-- Opening Marker --

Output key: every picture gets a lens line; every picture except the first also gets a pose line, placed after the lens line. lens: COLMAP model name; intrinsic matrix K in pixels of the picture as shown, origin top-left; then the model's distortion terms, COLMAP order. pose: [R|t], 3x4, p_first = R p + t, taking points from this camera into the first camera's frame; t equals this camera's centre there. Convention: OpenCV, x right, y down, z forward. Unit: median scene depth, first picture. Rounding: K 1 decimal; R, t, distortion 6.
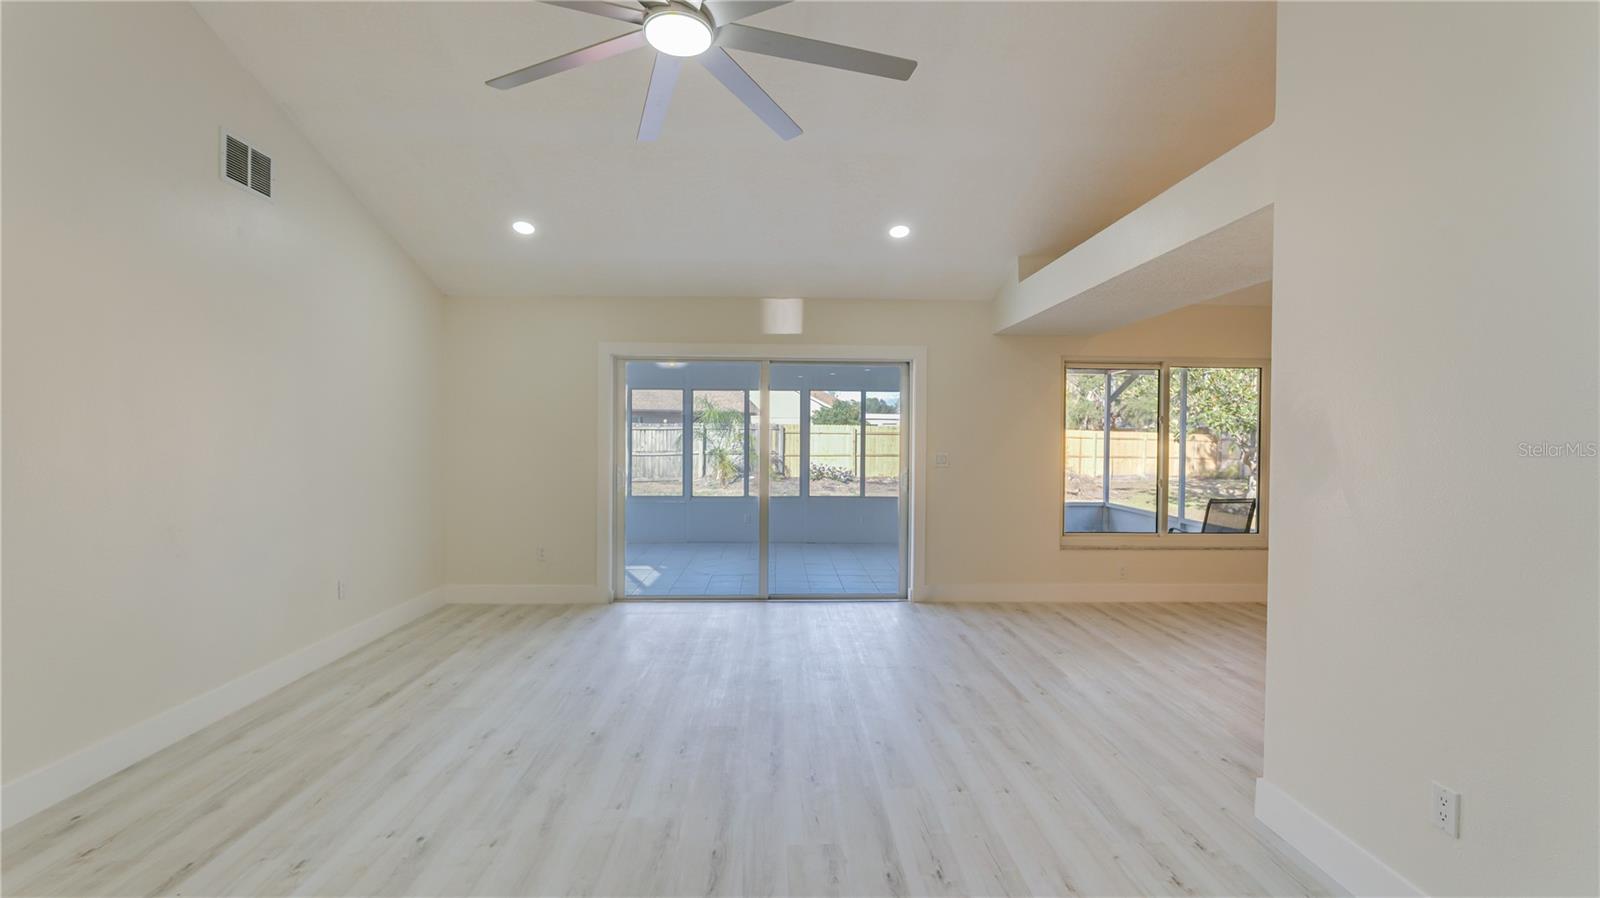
lens RADIAL K [[707.9, 0, 800.0], [0, 707.9, 449.0], [0, 0, 1]] dist [-0.021380, -0.000167]
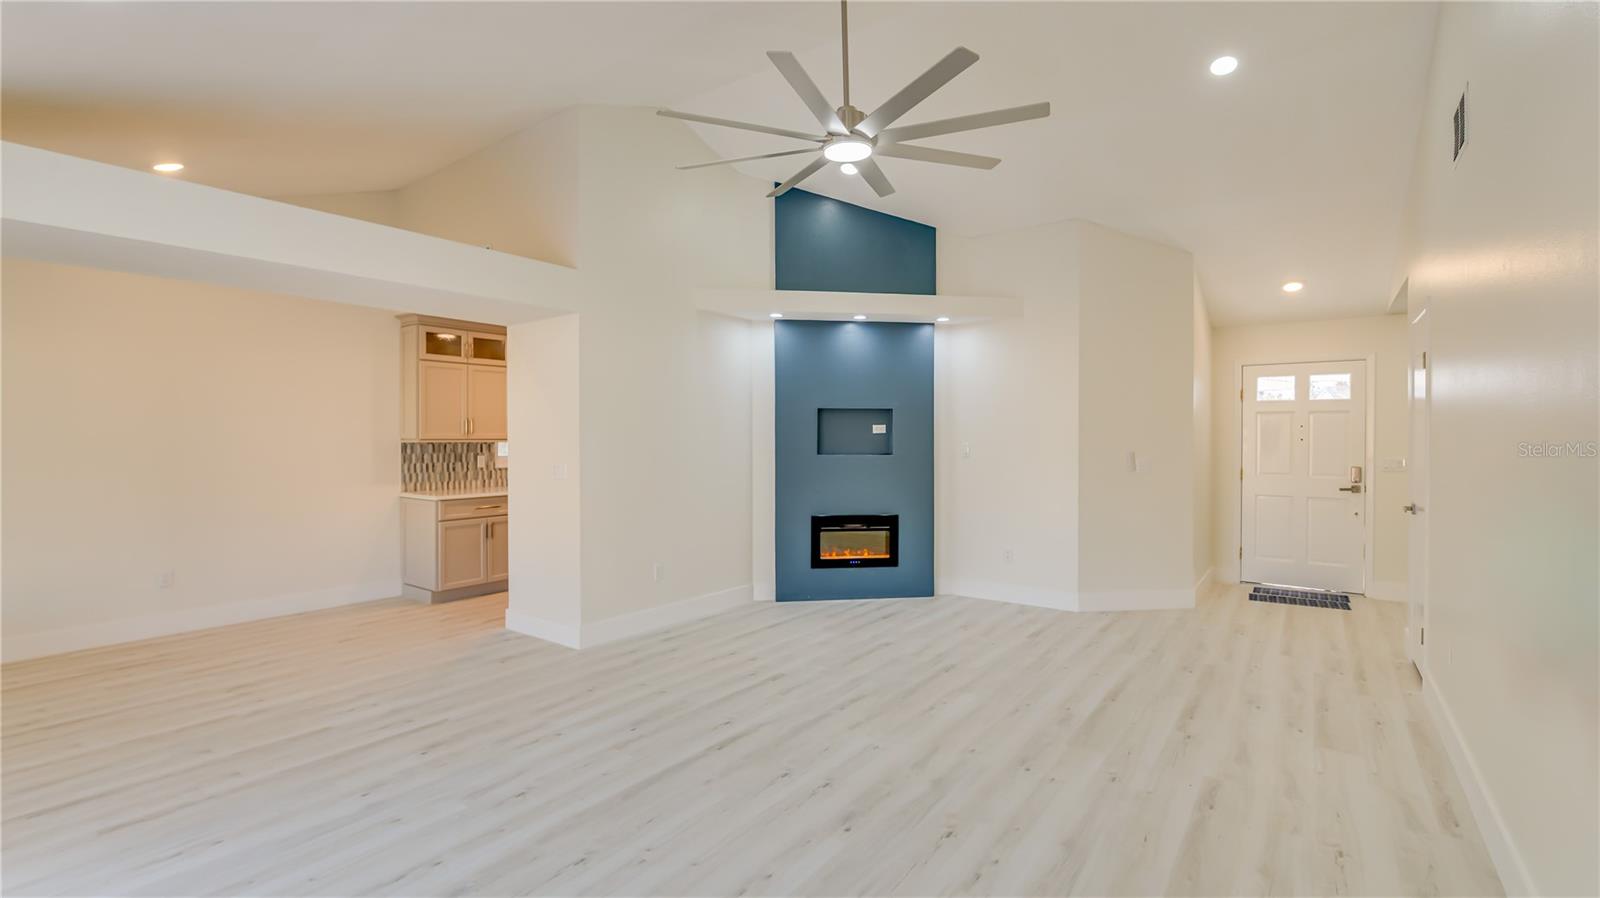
lens RADIAL K [[690.7, 0, 803.5], [0, 690.7, 443.6], [0, 0, 1]] dist [-0.004015, 0.000395]
pose [[-0.784047, -0.015292, 0.620513, -0.402239], [0.004304, 0.999539, 0.030071, -0.027309], [-0.620686, 0.026247, -0.783619, 0.898147]]
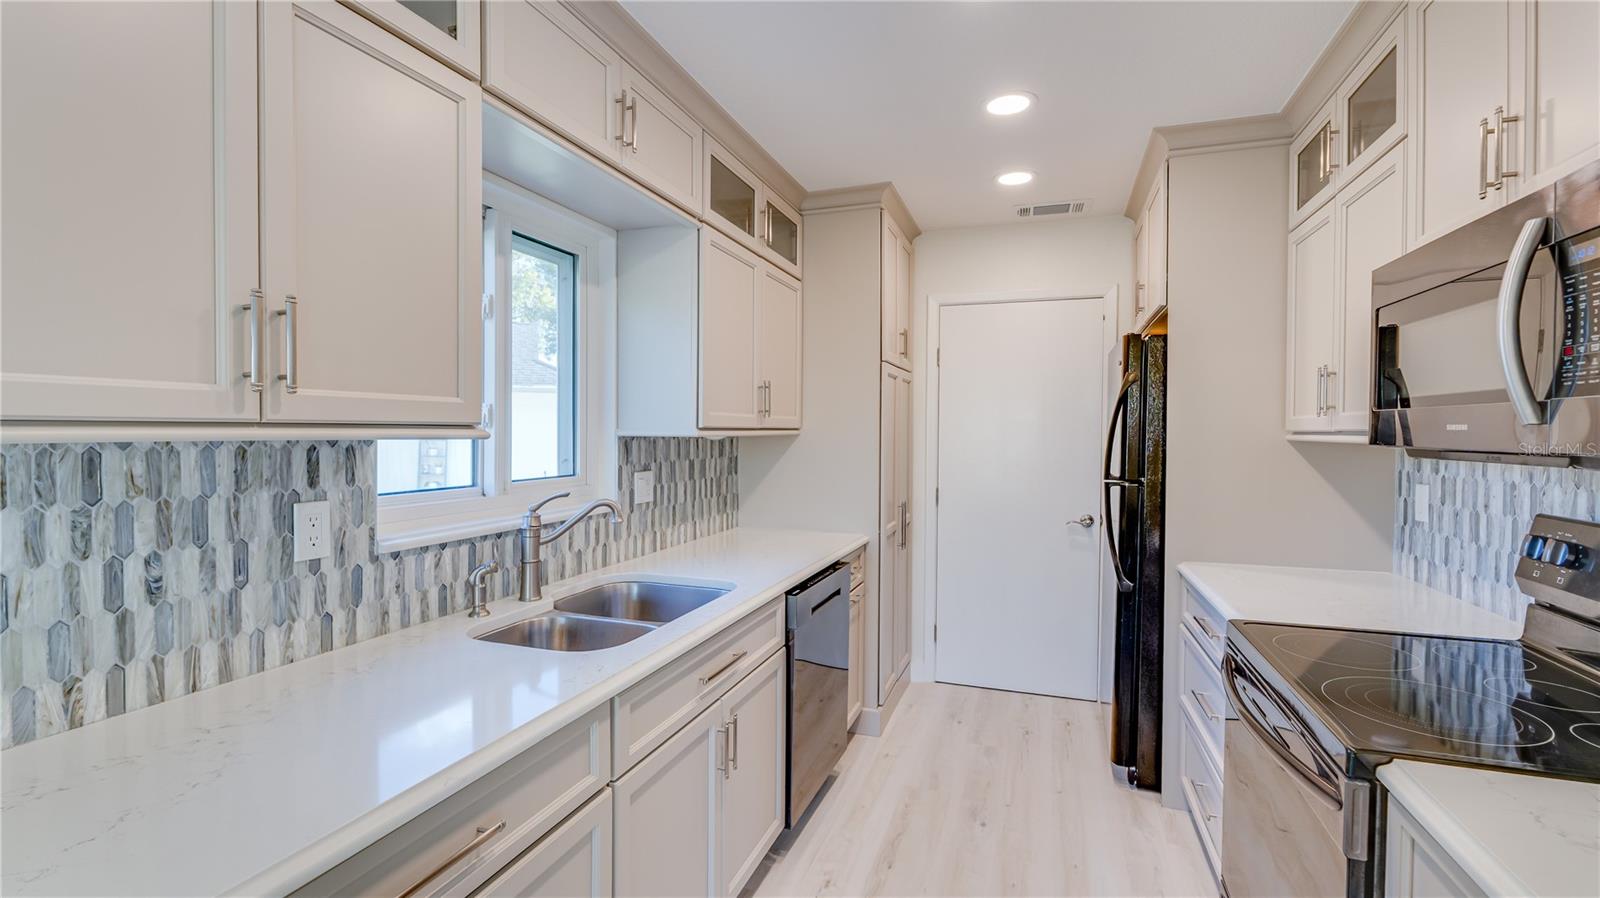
lens RADIAL K [[692.5, 0, 812.3], [0, 692.5, 443.6], [0, 0, 1]] dist [-0.009596, 0.000059]
pose [[-0.928310, -0.023054, 0.371092, 0.505275], [-0.008511, 0.999132, 0.040780, -0.006669], [-0.371710, 0.034698, -0.927700, 0.477370]]
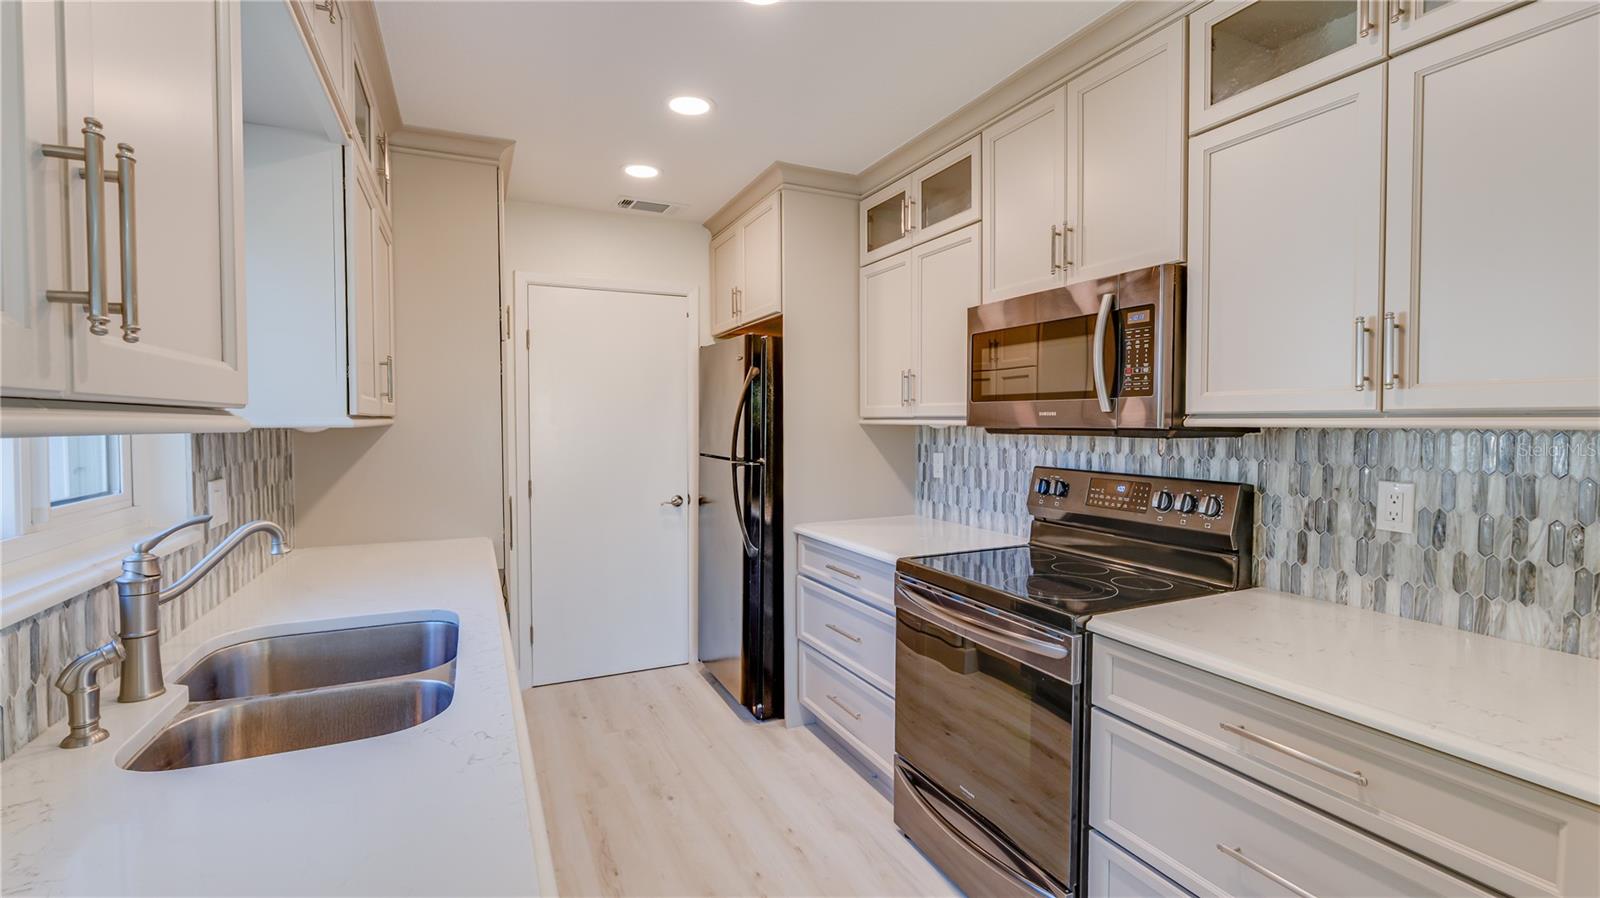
lens RADIAL K [[690.7, 0, 803.5], [0, 690.7, 443.6], [0, 0, 1]] dist [-0.004015, 0.000395]
pose [[-0.922042, 0.002769, -0.387081, 0.651840], [-0.016893, 0.998734, 0.047385, -0.004067], [0.386722, 0.050230, -0.920827, 0.479036]]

-- Closing Marker --

**Exercise**
The data above must be reproduced exactly, without any of its pictures.

**Problem solution**
Output key: every picture gets a lens line; every picture except the first also gets a pose line, placed after the lens line. lens: COLMAP model name; intrinsic matrix K in pixels of the picture as shown, origin top-left; then the model's distortion terms, COLMAP order. pose: [R|t], 3x4, p_first = R p + t, taking points from this camera into the first camera's frame; t equals this camera's centre there. Convention: OpenCV, x right, y down, z forward. Unit: median scene depth, first picture. Rounding: K 1 decimal; R, t, distortion 6.
lens RADIAL K [[707.9, 0, 800.0], [0, 707.9, 449.0], [0, 0, 1]] dist [-0.021380, -0.000167]
lens RADIAL K [[690.7, 0, 803.5], [0, 690.7, 443.6], [0, 0, 1]] dist [-0.004015, 0.000395]
pose [[-0.784047, -0.015292, 0.620513, -0.402239], [0.004304, 0.999539, 0.030071, -0.027309], [-0.620686, 0.026247, -0.783619, 0.898147]]
lens RADIAL K [[692.5, 0, 812.3], [0, 692.5, 443.6], [0, 0, 1]] dist [-0.009596, 0.000059]
pose [[-0.928310, -0.023054, 0.371092, 0.505275], [-0.008511, 0.999132, 0.040780, -0.006669], [-0.371710, 0.034698, -0.927700, 0.477370]]
lens RADIAL K [[690.7, 0, 803.5], [0, 690.7, 443.6], [0, 0, 1]] dist [-0.004015, 0.000395]
pose [[-0.922042, 0.002769, -0.387081, 0.651840], [-0.016893, 0.998734, 0.047385, -0.004067], [0.386722, 0.050230, -0.920827, 0.479036]]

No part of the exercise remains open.